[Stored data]
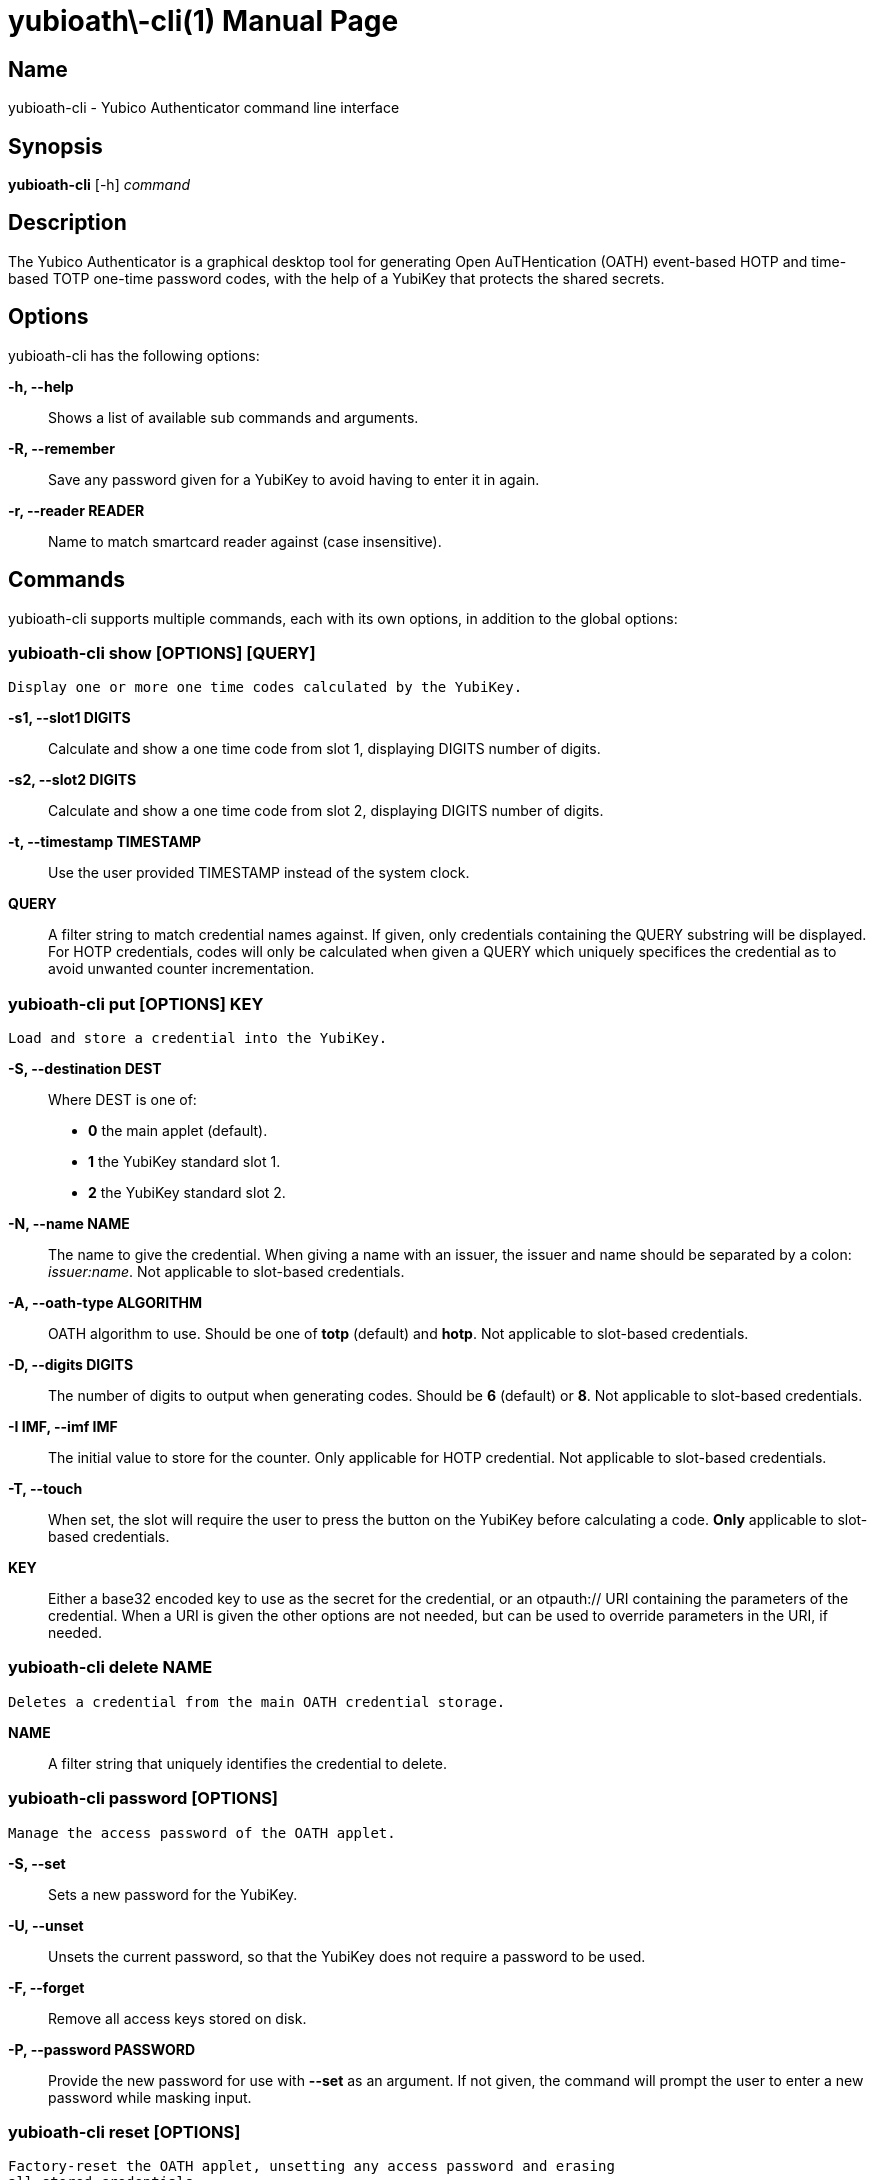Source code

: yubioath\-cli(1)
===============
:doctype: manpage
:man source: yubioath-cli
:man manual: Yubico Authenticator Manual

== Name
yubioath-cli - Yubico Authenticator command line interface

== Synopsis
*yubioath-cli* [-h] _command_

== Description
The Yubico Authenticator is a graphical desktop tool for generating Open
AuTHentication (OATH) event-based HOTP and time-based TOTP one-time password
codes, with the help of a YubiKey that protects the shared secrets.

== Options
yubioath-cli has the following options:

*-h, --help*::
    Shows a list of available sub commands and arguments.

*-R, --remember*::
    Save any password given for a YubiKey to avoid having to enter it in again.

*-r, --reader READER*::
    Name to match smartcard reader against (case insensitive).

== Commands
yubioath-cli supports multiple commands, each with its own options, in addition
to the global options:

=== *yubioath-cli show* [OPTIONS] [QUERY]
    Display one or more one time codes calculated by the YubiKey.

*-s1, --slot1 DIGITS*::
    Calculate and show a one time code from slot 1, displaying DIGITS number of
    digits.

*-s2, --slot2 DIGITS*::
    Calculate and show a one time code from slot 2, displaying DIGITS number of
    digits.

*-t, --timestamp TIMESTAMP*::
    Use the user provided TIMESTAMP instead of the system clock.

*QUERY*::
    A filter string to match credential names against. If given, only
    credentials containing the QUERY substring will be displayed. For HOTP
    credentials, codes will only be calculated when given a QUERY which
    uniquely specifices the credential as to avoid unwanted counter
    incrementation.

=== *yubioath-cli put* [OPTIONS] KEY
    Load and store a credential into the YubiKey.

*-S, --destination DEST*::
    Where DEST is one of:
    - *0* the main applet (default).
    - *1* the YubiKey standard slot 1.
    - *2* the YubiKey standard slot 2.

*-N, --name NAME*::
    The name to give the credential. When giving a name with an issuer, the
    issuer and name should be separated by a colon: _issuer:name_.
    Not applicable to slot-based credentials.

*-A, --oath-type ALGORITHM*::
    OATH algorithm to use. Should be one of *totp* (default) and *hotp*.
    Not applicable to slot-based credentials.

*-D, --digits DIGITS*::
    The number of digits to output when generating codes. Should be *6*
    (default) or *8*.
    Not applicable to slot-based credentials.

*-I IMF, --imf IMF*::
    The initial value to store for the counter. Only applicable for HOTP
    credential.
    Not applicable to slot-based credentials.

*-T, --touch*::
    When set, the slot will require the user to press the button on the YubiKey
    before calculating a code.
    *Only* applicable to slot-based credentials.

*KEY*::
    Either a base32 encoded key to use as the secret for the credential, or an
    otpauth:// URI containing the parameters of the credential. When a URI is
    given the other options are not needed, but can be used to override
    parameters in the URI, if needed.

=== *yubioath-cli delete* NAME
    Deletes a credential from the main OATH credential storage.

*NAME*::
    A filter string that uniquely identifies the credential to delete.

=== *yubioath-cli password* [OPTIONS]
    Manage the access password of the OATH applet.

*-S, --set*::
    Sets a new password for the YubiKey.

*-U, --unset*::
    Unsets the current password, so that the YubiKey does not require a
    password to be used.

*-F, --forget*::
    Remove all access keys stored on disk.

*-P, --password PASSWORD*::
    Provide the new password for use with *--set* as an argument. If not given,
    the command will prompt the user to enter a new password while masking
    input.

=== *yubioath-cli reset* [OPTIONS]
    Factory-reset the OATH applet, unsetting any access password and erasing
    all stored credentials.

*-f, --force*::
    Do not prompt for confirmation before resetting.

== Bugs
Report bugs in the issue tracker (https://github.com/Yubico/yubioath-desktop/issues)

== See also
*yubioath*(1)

...

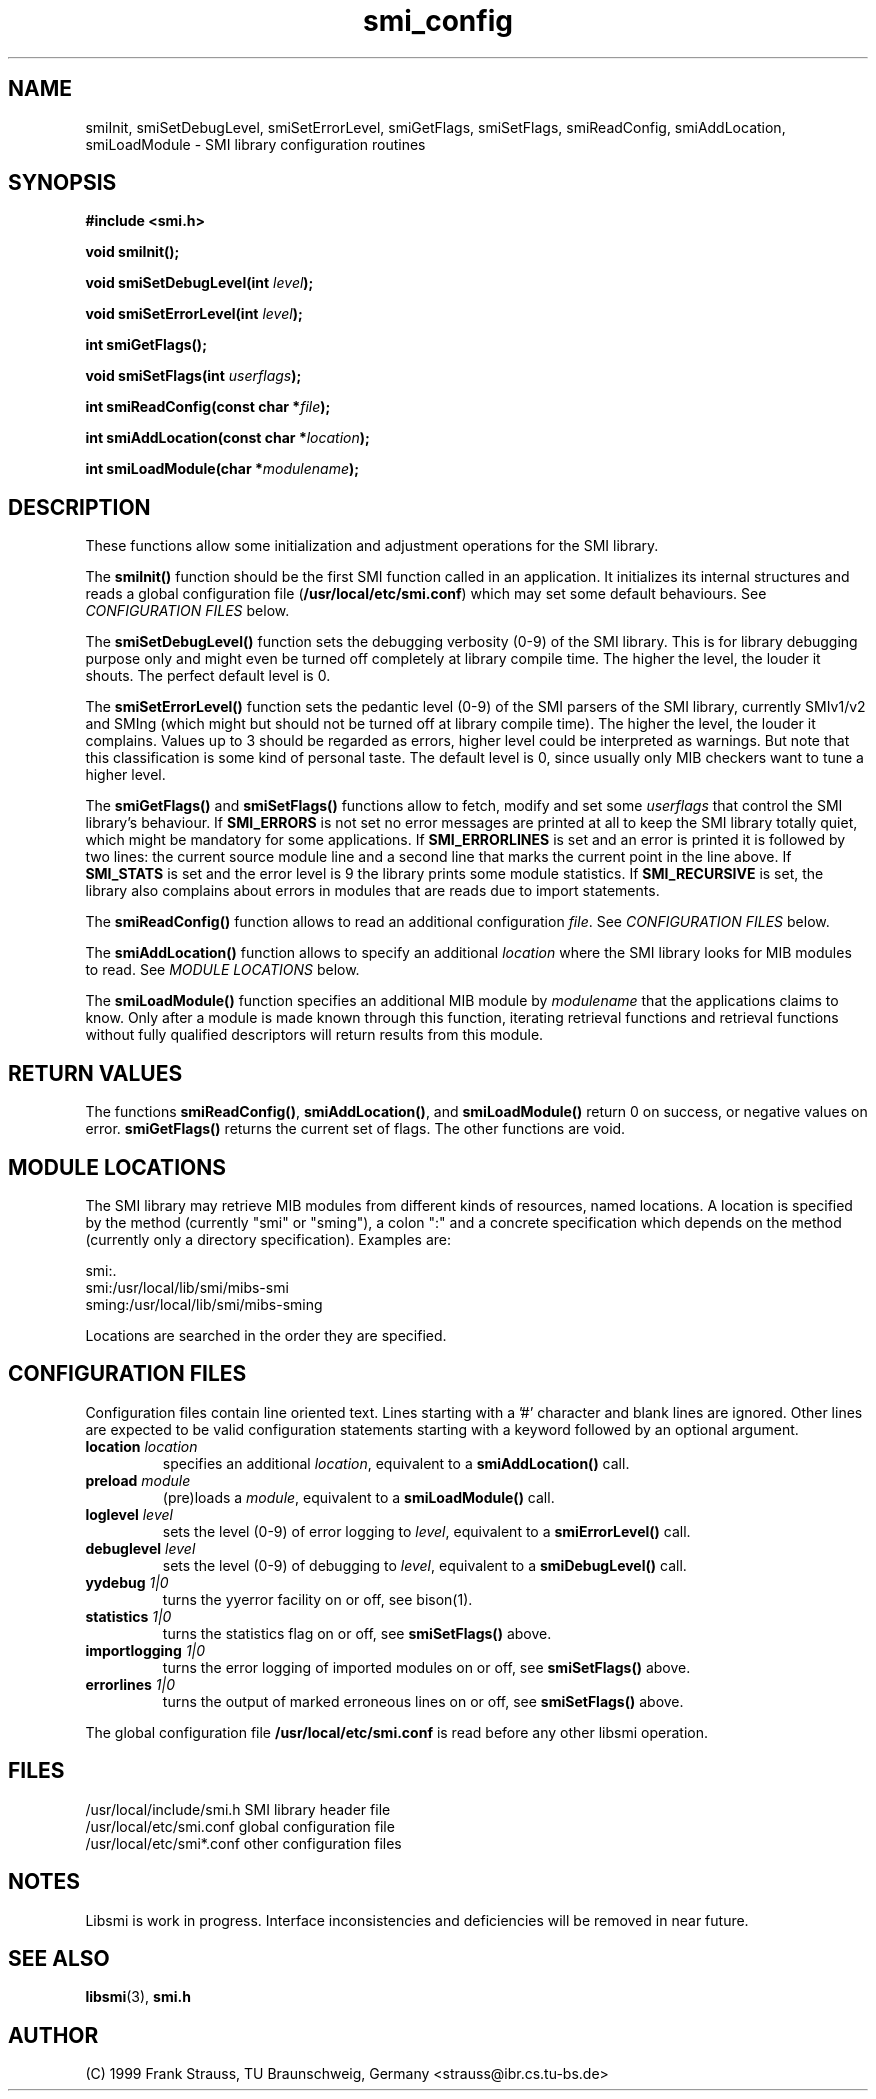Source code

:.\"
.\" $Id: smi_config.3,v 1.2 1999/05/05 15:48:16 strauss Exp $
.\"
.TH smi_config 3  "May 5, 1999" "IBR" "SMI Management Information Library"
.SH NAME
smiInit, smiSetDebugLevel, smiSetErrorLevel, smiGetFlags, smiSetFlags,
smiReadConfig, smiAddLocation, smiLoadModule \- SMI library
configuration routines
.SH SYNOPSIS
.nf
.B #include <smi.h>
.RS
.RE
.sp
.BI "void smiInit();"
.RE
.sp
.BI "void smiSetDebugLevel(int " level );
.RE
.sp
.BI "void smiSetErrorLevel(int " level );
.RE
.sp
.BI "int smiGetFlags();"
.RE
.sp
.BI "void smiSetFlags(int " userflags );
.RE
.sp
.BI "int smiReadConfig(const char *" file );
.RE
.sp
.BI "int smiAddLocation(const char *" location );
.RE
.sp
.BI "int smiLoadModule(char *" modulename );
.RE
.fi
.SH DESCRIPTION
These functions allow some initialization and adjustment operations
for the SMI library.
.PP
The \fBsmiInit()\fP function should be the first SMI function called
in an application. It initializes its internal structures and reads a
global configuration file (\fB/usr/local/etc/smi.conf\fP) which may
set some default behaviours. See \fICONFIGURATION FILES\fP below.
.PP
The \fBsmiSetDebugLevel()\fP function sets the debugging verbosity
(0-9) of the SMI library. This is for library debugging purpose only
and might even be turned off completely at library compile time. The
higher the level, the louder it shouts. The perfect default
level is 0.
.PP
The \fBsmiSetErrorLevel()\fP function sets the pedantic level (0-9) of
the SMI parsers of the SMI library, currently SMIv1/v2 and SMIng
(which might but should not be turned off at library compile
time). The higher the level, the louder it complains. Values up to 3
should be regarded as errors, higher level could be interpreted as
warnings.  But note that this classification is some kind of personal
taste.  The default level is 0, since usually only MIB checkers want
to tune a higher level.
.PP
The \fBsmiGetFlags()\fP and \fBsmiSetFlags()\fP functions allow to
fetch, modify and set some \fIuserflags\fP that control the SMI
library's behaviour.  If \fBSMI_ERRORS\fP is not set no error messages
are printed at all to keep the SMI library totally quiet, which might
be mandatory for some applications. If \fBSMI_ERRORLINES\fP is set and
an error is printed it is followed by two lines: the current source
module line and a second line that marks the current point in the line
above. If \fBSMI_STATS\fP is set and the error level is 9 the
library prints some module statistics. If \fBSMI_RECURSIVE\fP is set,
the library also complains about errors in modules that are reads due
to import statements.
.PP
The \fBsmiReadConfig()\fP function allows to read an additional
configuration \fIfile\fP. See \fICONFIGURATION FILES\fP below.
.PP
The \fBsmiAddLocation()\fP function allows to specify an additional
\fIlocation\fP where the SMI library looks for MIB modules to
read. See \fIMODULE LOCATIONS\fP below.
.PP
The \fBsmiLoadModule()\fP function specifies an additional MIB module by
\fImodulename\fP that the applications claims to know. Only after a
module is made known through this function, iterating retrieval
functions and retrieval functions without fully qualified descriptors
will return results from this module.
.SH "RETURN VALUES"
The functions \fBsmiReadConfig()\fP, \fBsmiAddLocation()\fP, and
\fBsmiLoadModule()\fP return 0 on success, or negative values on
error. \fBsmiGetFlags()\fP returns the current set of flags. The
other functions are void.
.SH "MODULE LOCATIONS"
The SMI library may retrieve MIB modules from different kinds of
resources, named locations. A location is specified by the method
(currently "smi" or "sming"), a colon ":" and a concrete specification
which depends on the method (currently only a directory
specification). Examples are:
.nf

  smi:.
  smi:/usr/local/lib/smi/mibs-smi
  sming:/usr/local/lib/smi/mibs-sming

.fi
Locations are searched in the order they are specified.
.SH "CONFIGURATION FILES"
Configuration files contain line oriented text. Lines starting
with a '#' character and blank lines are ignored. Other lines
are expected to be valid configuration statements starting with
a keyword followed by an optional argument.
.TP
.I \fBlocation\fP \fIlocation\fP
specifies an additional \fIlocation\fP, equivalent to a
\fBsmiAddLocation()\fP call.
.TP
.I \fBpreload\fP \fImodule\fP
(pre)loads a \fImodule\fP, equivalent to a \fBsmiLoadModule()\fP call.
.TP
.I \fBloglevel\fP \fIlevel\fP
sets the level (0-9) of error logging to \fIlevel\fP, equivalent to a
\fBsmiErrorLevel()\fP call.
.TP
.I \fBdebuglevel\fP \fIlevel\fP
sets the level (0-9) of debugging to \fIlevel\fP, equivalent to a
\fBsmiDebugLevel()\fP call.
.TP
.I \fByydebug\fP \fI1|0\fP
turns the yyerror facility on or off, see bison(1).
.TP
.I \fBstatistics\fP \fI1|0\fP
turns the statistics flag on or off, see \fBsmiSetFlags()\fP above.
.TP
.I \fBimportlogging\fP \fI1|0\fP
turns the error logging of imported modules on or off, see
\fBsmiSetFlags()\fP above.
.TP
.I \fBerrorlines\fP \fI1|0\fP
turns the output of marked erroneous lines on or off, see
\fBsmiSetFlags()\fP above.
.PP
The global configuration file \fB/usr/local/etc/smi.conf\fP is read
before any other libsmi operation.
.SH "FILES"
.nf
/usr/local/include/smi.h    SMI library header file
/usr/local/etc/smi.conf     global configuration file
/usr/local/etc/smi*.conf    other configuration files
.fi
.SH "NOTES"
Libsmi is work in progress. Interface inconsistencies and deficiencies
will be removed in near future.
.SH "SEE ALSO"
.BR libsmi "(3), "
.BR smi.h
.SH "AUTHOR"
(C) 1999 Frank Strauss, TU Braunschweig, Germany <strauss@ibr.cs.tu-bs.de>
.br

**What needs to be done**
Check every line of the entries for "functions" and report how many lines contain it, without any other words.

**Answer section**
5